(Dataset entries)
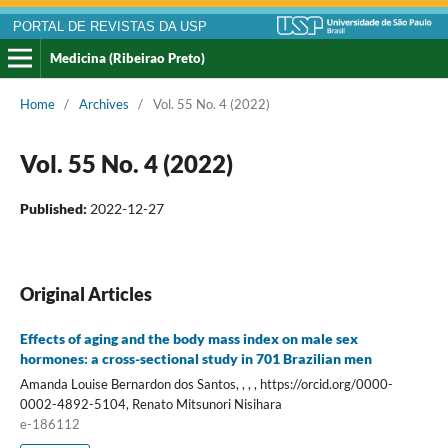
PORTAL DE REVISTAS DA USP
Medicina (Ribeirao Preto)
Home
/
Archives
/
Vol. 55 No. 4 (2022)
Vol. 55 No. 4 (2022)
Published:
2022-12-27
Original Articles
Effects of aging and the body mass index on male sex
hormones: a cross-sectional study in 701 Brazilian men
Amanda Louise Bernardon dos Santos, , , , https://orcid.org/0000-
0002-4892-5104, Renato Mitsunori Nisihara
e-186112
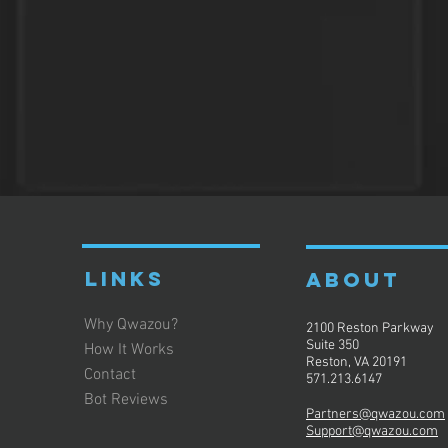
LINKS
ABOUT
Why Qwazou?
2100 Reston Parkway
Suite 350
How It Works
Reston, VA 20191
Contact
571.213.6147
Bot Reviews
Partners@qwazou.com
Support@qwazou.com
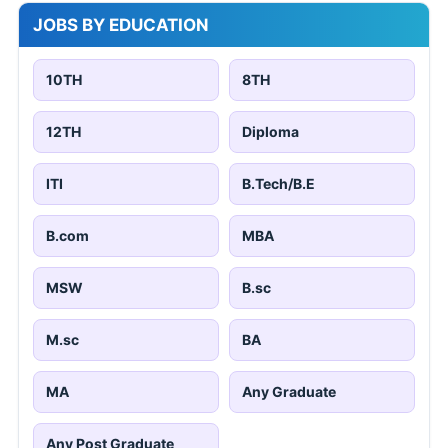
JOBS BY EDUCATION
10TH
8TH
12TH
Diploma
ITI
B.Tech/B.E
B.com
MBA
MSW
B.sc
M.sc
BA
MA
Any Graduate
Any Post Graduate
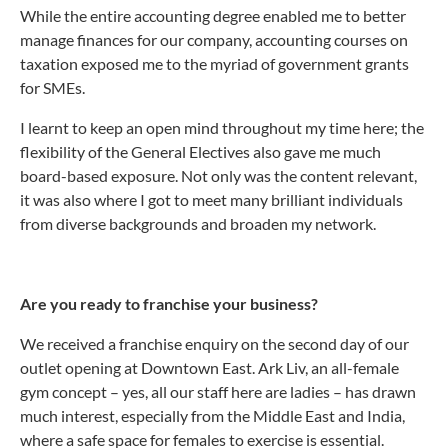
While the entire accounting degree enabled me to better
manage finances for our company, accounting courses on
taxation exposed me to the myriad of government grants
for SMEs.
I learnt to keep an open mind throughout my time here; the
flexibility of the General Electives also gave me much
board-based exposure. Not only was the content relevant,
it was also where I got to meet many brilliant individuals
from diverse backgrounds and broaden my network.
Are you ready to franchise your business?
We received a franchise enquiry on the second day of our
outlet opening at Downtown East. Ark Liv, an all-female
gym concept – yes, all our staff here are ladies – has drawn
much interest, especially from the Middle East and India,
where a safe space for females to exercise is essential.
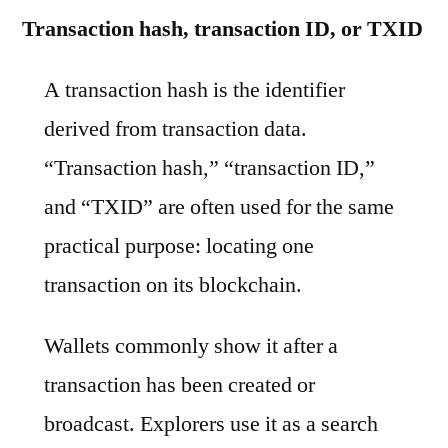
Transaction hash, transaction ID, or TXID
A transaction hash is the identifier
derived from transaction data.
“Transaction hash,” “transaction ID,”
and “TXID” are often used for the same
practical purpose: locating one
transaction on its blockchain.
Wallets commonly show it after a
transaction has been created or
broadcast. Explorers use it as a search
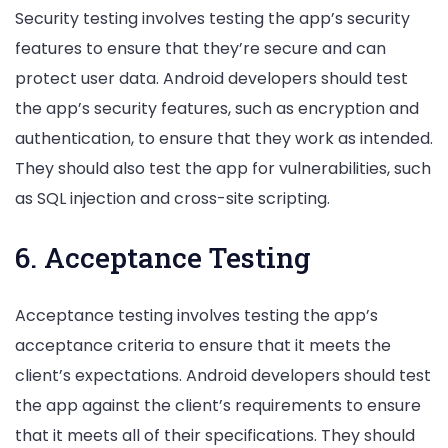
Security testing involves testing the app’s security
features to ensure that they’re secure and can
protect user data. Android developers should test
the app’s security features, such as encryption and
authentication, to ensure that they work as intended.
They should also test the app for vulnerabilities, such
as SQL injection and cross-site scripting.
6. Acceptance Testing
Acceptance testing involves testing the app’s
acceptance criteria to ensure that it meets the
client’s expectations. Android developers should test
the app against the client’s requirements to ensure
that it meets all of their specifications. They should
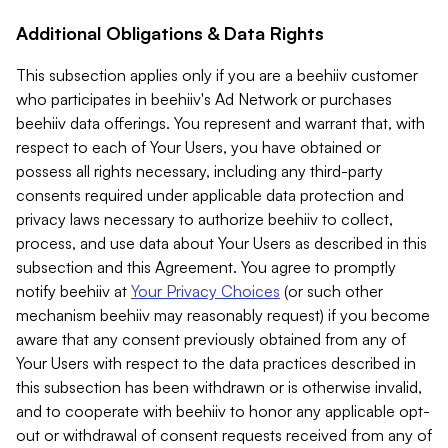
Additional Obligations & Data Rights
This subsection applies only if you are a beehiiv customer
who participates in beehiiv's Ad Network or purchases
beehiiv data offerings. You represent and warrant that, with
respect to each of Your Users, you have obtained or
possess all rights necessary, including any third-party
consents required under applicable data protection and
privacy laws necessary to authorize beehiiv to collect,
process, and use data about Your Users as described in this
subsection and this Agreement. You agree to promptly
notify beehiiv at
Your Privacy Choices
(or such other
mechanism beehiiv may reasonably request) if you become
aware that any consent previously obtained from any of
Your Users with respect to the data practices described in
this subsection has been withdrawn or is otherwise invalid,
and to cooperate with beehiiv to honor any applicable opt-
out or withdrawal of consent requests received from any of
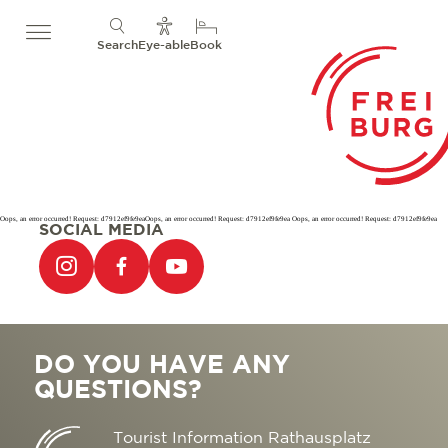
Search
Eye-able
Book
Oops, an error occurred! Request: d7912ef9fe9eaOops, an error occurred! Request: d7912ef9fe9ea Oops, an error occurred! Request: d7912ef9fe9ea
SOCIAL MEDIA
DO YOU HAVE ANY
QUESTIONS?
Tourist Information Rathausplatz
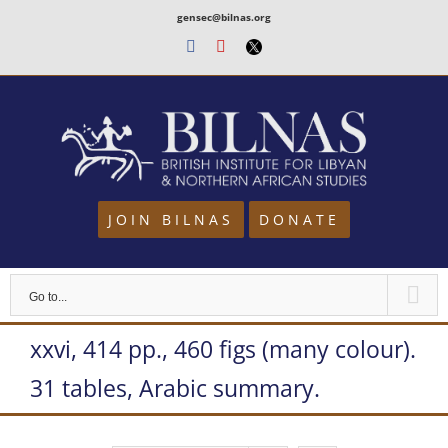
Skip
gensec@bilnas.org
to
Facebook
Youtube
Twitter
content
JOIN BILNAS
DONATE
Go to...
xxvi, 414 pp., 460 figs (many colour).
31 tables, Arabic summary.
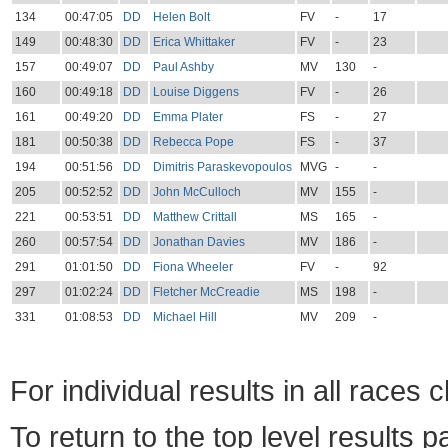
134
00:47:05
DD
Helen Bolt
FV
-
17
149
00:48:30
DD
Erica Whittaker
FV
-
23
157
00:49:07
DD
Paul Ashby
MV
130
-
160
00:49:18
DD
Louise Diggens
FV
-
26
161
00:49:20
DD
Emma Plater
FS
-
27
181
00:50:38
DD
Rebecca Pope
FS
-
37
194
00:51:56
DD
Dimitris Paraskevopoulos
MVG
-
-
205
00:52:52
DD
John McCulloch
MV
155
-
221
00:53:51
DD
Matthew Crittall
MS
165
-
260
00:57:54
DD
Jonathan Davies
MV
186
-
291
01:01:50
DD
Fiona Wheeler
FV
-
92
297
01:02:24
DD
Fletcher McCreadie
MS
198
-
331
01:08:53
DD
Michael Hill
MV
209
-
For individual results in all races 
To return to the top level results 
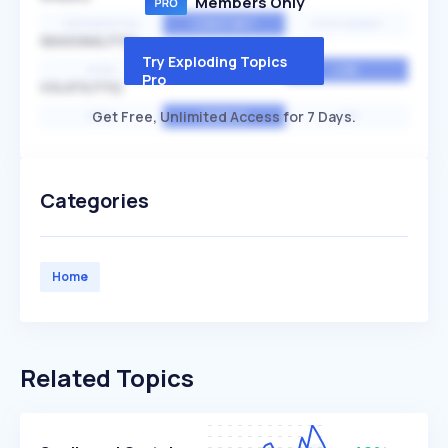
Members Only
EXPONENTIAL
CONSTANT
STATIONARY
SEASONALITY
Try Exploding Topics
HIGH
MEDIUM
LOW
Pro
VOLATILITY
Get Free, Unlimited Access for 7 Days.
HIGH
AVERAGE
LOW
Categories
Home
Related Topics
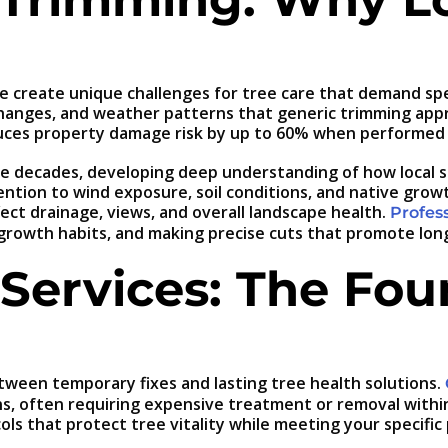
ate create unique challenges for tree care that demand s
 changes, and weather patterns that generic trimming app
uces property damage risk by up to 60% when performed b
five decades, developing deep understanding of how local
ention to wind exposure, soil conditions, and native grow
ect drainage, views, and overall landscape health.
Profess
 growth habits, and making precise cuts that promote lon
 Services: The Fou
tween temporary fixes and lasting tree health solutions.
, often requiring expensive treatment or removal within j
ls that protect tree vitality while meeting your specific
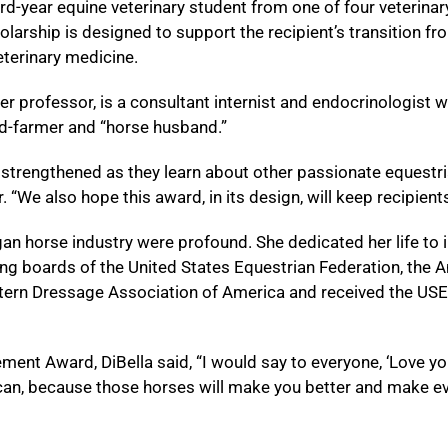
rd-year equine veterinary student from one of four veterinary 
olarship is designed to support the recipient’s transition fr
eterinary medicine.
professor, is a consultant internist and endocrinologist w
ned-farmer and “horse husband.”
strengthened as they learn about other passionate equestrian
 “We also hope this award, in its design, will keep recipien
an horse industry were profound. She dedicated her life to i
ing boards of the United States Equestrian Federation, th
tern Dressage Association of America and received the US
ent Award, DiBella said, “I would say to everyone, ‘Love you
an, because those horses will make you better and make eve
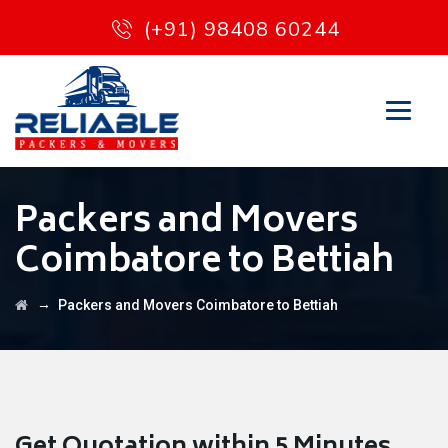
(+91) 98408 60244
Packers and Movers
Coimbatore to Bettiah
→
Packers and Movers Coimbatore to Bettiah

Directions
Could you write out, exactly as they stand, only the lines above that begin at the line with "rd-year equine veterinary" and stop after the line with "will keep recipien"?

Solution to this problem
rd-year equine veterinary student from one of four veterinary 
olarship is designed to support the recipient’s transition fr
eterinary medicine.
professor, is a consultant internist and endocrinologist w
ned-farmer and “horse husband.”
strengthened as they learn about other passionate equestrian
 “We also hope this award, in its design, will keep recipien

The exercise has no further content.